Встал, подошёл к окну. Постоял, держась за раму. Крым. Санаторий. Лечение. А в Харькове завод работает без него, Морозов один разбирается с проблемами, механики бьют кулаками по рычагам передач.
Две-три недели, сказал Фридлянд. Не больше. Если не будет осложнений.
Кошкин вернулся к кровати, лёг. Натянул одеяло, закрыл глаза. Дышал медленно, считал вдохи. Врач говорил, помогает уснуть.
Не помогло. Но лежать нужно было. Отдыхать. Набираться сил.
Две-три недели. Потом домой, в Харьков. На завод, к грохоту цехов, к запаху горячего металла.
К работе.
Глава 13
10 мая 1940 года. Москва, Кремль
Половина девятого. Через час выезд на Центральный аэродром. Смотр новых самолётов.
Телефон зазвонил. Он снял трубку.
— Товарищ Сталин, машина подана, — голос Поскрёбышева, ровный, без интонаций. — Смушкевич на аэродроме, конструкторы прибыли.
— Хорошо. Еду.
Сергей встал, надел фуражку, взял папку с запиской о характеристиках самолётов. Вышел в коридор.
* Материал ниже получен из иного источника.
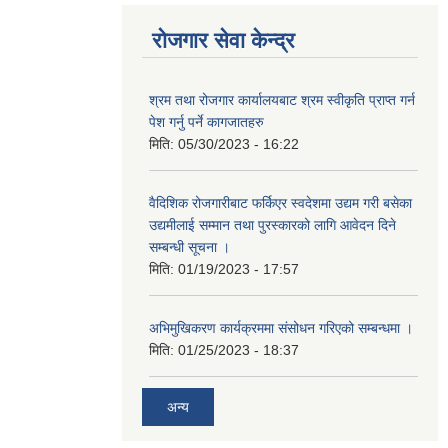
रोजगार सेवा केन्द्र
श्रम तथा रोजगार कार्यालयबाट श्रम स्वीकृति प्राप्त गर्न
पेश गर्नु पर्ने कागजातहरु
मिति:
05/30/2023 - 16:22
वैदिशिक रोजगारीबाट फर्किएर स्वदेशमा उद्यम गरी बसेका
उद्यमीलाई सम्मान तथा पुरस्कारको लागि आवेदन दिने
सम्बन्धी सूचना ।
मिति:
01/19/2023 - 17:57
अभिमुखिकरण कार्यक्रममा संसोधन गरिएको सम्बन्धमा ।
मिति:
01/25/2023 - 18:37
अन्य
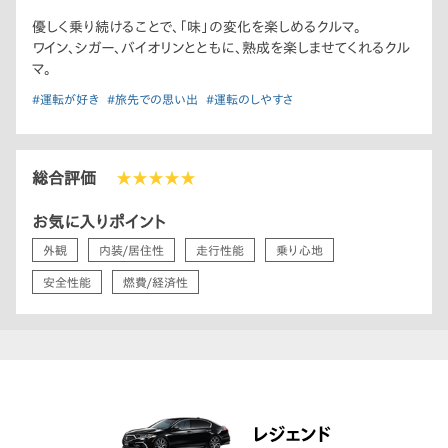
優しく乗り続けることで、「味」の変化を楽しめるクルマ。
ワイン、シガー、バイオリンとともに、熟成を楽しませてくれるクル
マ。
#運転が好き
#旅先での思い出
#運転のしやすさ
総合評価
★★★★★
お気に入りポイント
外観
内装/居住性
走行性能
乗り心地
安全性能
燃費/経済性
レジェンド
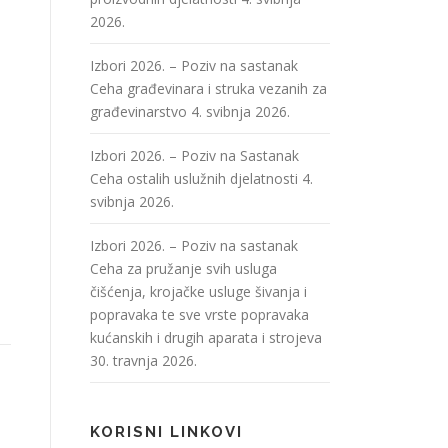
2026.
Izbori 2026. – Poziv na sastanak
Ceha građevinara i struka vezanih za
građevinarstvo
4. svibnja 2026.
Izbori 2026. – Poziv na Sastanak
Ceha ostalih uslužnih djelatnosti
4.
svibnja 2026.
Izbori 2026. – Poziv na sastanak
Ceha za pružanje svih usluga
čišćenja, krojačke usluge šivanja i
popravaka te sve vrste popravaka
kućanskih i drugih aparata i strojeva
30. travnja 2026.
KORISNI LINKOVI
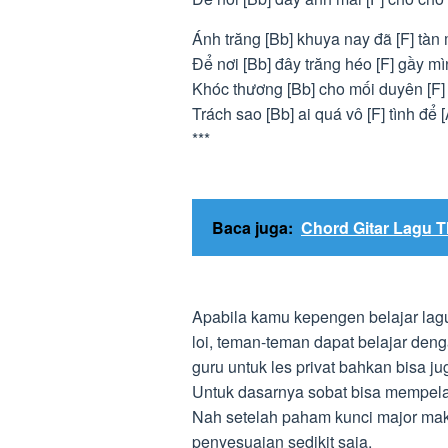
Ánh trăng [Bb] khuya nay đã [F] tàn
Để nơi [Bb] đây trăng héo [F] gầy m
Khóc thương [Bb] cho mối duyên [F]
Trách sao [Bb] ai quá vô [F] tình để 
***
Baca juga:
Chord Gitar Lagu T
Apabila kamu kepengen belajar lagu
loi, teman-teman dapat belajar den
guru untuk les privat bahkan bisa ju
Untuk dasarnya sobat bisa mempelaja
Nah setelah paham kunci major mak
penyesuaian sedikit saja.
Охранник шагнул следом.
Спустился по лестнице, прошёл через двор. Пахудин, его водитель, стоял у машины, держал дверь открытой. Старый, надёжный. Ещё с тридцать четвёртого года возит.
— Центральный аэродром, — сказал Сергей, садясь.
— Есть, товарищ Сталин.
Машина тронулась. Москва за окном: улицы, дома, редкие прохожие. Утро буднее, город просыпается медленно. Трамваи звенят на рельсах, грузовики везут товар к магазинам.
Сергей раскрыл папку, перечитал записку. Четыре машины. И-26 Яковлева, И-301 Лавочкина, И-200 Микояна, БШ-2 Ильюшина. Скорости от четырёхсот двадцати до шестисот тридцати. Вооружение от двух пулемётов до двух пушек. Потолок от девяти до двенадцати тысяч метров.
Цифры. Характеристики. За ними люди, заводы, годы работы. И вопрос: какая из этих машин будет воевать через год?
Все. Нужны все. Современная война требует современных машин. Танки, авиация, скорость. Устаревшие самолёты не помогут, сколько их ни строй.
Машина выехала за город, поехала по шоссе. За окнами поля, перелески, деревни. Весна в разгаре, зелень яркая, свежая.
Сергей закрыл папку. Смотрел в окно. Думал о том, что видел эти поля в другой жизни. Сожжёнными, изрытыми воронками, с обломками техники и могильными холмиками. Сорок первый, сорок второй. Отступление, окружения, потери.
Не будет этого. Если успеть. Если построить правильные самолёты, обучить лётчиков, подготовить аэродромы.
Четыре самолёта стояли в ряд на бетонке, и каждый обещал что-то своё. Острый нос, тупой нос, горбатый фюзеляж. Четыре машины, четыре конструкторских бюро, четыре ответа на один вопрос: чем будем воевать через год?
Сергей шёл вдоль линейки, заложив руки за спину. Рядом — Смушкевич, начальник ВВС, невысокий, быстрый, с двумя Золотыми Звёздами на груди. За ним конструкторы: Яковлев, Лавочкин с Горбуновым и Гудковым, Микоян с Гуревичем, Ильюшин. Ветер гнал по бетону мелкий мусор. Пахло бензином и машинным маслом.